■ **Description of the task**
State how many lines in the entries below include the string "Lens", and give nothing beyond that number.

■ **Data supplied**
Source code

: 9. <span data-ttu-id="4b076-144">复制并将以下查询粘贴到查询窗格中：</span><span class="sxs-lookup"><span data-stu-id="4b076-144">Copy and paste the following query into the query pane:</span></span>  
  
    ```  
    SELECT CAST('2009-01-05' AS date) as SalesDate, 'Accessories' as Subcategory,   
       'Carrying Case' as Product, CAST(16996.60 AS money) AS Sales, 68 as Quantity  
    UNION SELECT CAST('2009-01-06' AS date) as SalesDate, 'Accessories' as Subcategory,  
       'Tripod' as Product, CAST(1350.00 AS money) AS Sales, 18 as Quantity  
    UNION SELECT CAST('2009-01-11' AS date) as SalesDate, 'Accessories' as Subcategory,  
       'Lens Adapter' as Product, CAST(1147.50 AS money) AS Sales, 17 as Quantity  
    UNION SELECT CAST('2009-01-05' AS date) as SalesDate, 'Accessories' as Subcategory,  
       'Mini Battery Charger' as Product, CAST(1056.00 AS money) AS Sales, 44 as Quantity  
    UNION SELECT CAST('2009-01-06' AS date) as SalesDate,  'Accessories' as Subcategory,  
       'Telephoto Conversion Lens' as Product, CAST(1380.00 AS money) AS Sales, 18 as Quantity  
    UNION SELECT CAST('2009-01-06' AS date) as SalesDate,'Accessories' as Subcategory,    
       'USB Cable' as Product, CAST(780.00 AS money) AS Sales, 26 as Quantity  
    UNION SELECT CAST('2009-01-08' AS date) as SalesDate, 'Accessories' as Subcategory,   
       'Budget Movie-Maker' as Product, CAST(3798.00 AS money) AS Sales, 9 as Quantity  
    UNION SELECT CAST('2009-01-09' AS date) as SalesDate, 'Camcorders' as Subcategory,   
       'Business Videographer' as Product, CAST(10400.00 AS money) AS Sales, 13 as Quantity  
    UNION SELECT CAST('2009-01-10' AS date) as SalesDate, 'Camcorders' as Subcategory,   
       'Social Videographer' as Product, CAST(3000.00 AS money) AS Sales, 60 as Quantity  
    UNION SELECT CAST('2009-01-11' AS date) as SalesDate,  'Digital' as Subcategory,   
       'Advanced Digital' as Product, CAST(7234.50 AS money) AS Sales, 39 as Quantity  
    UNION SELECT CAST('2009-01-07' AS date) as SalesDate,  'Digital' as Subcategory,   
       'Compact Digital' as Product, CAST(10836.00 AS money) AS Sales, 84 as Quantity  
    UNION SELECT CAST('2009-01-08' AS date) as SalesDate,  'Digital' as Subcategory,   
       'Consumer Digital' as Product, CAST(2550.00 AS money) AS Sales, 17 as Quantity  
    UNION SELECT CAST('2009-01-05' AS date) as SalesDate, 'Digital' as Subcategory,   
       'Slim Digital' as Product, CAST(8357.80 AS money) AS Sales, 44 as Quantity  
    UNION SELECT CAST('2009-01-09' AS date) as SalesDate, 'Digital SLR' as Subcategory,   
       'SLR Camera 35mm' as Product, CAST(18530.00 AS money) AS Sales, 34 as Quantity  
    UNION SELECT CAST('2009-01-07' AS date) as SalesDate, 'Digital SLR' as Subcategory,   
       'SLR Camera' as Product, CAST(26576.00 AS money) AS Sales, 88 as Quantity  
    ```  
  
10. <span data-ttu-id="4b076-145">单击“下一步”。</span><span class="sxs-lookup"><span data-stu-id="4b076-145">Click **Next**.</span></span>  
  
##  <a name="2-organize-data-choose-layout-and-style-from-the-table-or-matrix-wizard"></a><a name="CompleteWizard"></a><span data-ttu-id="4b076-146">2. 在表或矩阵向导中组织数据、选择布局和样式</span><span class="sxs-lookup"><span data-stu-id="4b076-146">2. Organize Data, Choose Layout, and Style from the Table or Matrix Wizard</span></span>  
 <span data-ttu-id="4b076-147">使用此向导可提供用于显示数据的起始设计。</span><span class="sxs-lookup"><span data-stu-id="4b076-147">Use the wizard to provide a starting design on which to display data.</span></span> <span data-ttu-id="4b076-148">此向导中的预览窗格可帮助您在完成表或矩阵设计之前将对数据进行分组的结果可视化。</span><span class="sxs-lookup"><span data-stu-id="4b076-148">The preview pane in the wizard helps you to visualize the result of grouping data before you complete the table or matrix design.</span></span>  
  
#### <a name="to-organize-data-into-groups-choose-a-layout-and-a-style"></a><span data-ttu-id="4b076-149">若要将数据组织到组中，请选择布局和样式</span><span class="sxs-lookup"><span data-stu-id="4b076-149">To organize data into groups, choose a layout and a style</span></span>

■ **Answer area**
2